── Source material

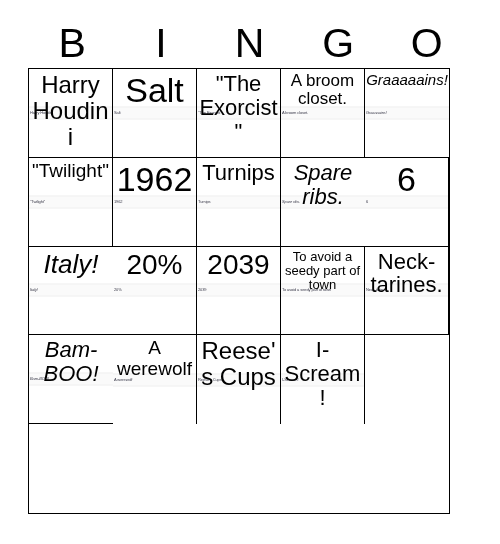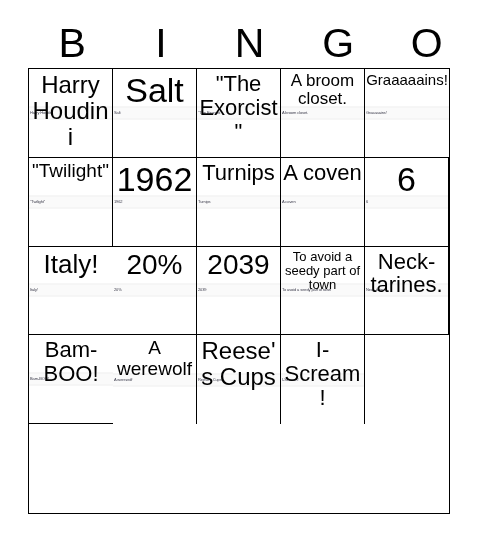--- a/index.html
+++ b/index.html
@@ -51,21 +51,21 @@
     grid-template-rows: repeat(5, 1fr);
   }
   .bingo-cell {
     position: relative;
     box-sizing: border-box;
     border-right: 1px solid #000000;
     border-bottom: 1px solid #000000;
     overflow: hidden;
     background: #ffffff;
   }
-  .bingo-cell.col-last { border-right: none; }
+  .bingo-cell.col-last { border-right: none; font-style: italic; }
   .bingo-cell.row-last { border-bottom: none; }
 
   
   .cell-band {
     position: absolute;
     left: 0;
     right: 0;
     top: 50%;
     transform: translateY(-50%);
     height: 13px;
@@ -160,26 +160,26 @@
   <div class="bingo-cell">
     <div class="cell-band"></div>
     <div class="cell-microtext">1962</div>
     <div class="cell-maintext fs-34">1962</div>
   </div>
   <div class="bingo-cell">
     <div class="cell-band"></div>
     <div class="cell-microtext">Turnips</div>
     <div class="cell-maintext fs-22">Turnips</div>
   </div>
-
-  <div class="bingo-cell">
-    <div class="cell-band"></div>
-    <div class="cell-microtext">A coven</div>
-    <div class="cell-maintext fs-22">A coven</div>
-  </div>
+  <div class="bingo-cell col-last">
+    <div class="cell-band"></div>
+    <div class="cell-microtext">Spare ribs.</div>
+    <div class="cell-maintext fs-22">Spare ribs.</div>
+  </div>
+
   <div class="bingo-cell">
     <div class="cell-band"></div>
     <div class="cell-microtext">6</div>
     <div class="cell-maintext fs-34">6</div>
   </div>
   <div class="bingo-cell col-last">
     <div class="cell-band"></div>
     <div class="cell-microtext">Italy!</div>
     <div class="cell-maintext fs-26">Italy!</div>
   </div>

────

◆ **Exercise aim**
Every record is to be restated word for word, with the pictures left out.

◆ **Exercise solution**
--- a/index.html
+++ b/index.html
@@ -51,21 +51,21 @@
     grid-template-rows: repeat(5, 1fr);
   }
   .bingo-cell {
     position: relative;
     box-sizing: border-box;
     border-right: 1px solid #000000;
     border-bottom: 1px solid #000000;
     overflow: hidden;
     background: #ffffff;
   }
-  .bingo-cell.col-last { border-right: none; }
+  .bingo-cell.col-last { border-right: none; font-style: italic; }
   .bingo-cell.row-last { border-bottom: none; }
 
   
   .cell-band {
     position: absolute;
     left: 0;
     right: 0;
     top: 50%;
     transform: translateY(-50%);
     height: 13px;
@@ -160,26 +160,26 @@
   <div class="bingo-cell">
     <div class="cell-band"></div>
     <div class="cell-microtext">1962</div>
     <div class="cell-maintext fs-34">1962</div>
   </div>
   <div class="bingo-cell">
     <div class="cell-band"></div>
     <div class="cell-microtext">Turnips</div>
     <div class="cell-maintext fs-22">Turnips</div>
   </div>
-
-  <div class="bingo-cell">
-    <div class="cell-band"></div>
-    <div class="cell-microtext">A coven</div>
-    <div class="cell-maintext fs-22">A coven</div>
-  </div>
+  <div class="bingo-cell col-last">
+    <div class="cell-band"></div>
+    <div class="cell-microtext">Spare ribs.</div>
+    <div class="cell-maintext fs-22">Spare ribs.</div>
+  </div>
+
   <div class="bingo-cell">
     <div class="cell-band"></div>
     <div class="cell-microtext">6</div>
     <div class="cell-maintext fs-34">6</div>
   </div>
   <div class="bingo-cell col-last">
     <div class="cell-band"></div>
     <div class="cell-microtext">Italy!</div>
     <div class="cell-maintext fs-26">Italy!</div>
   </div>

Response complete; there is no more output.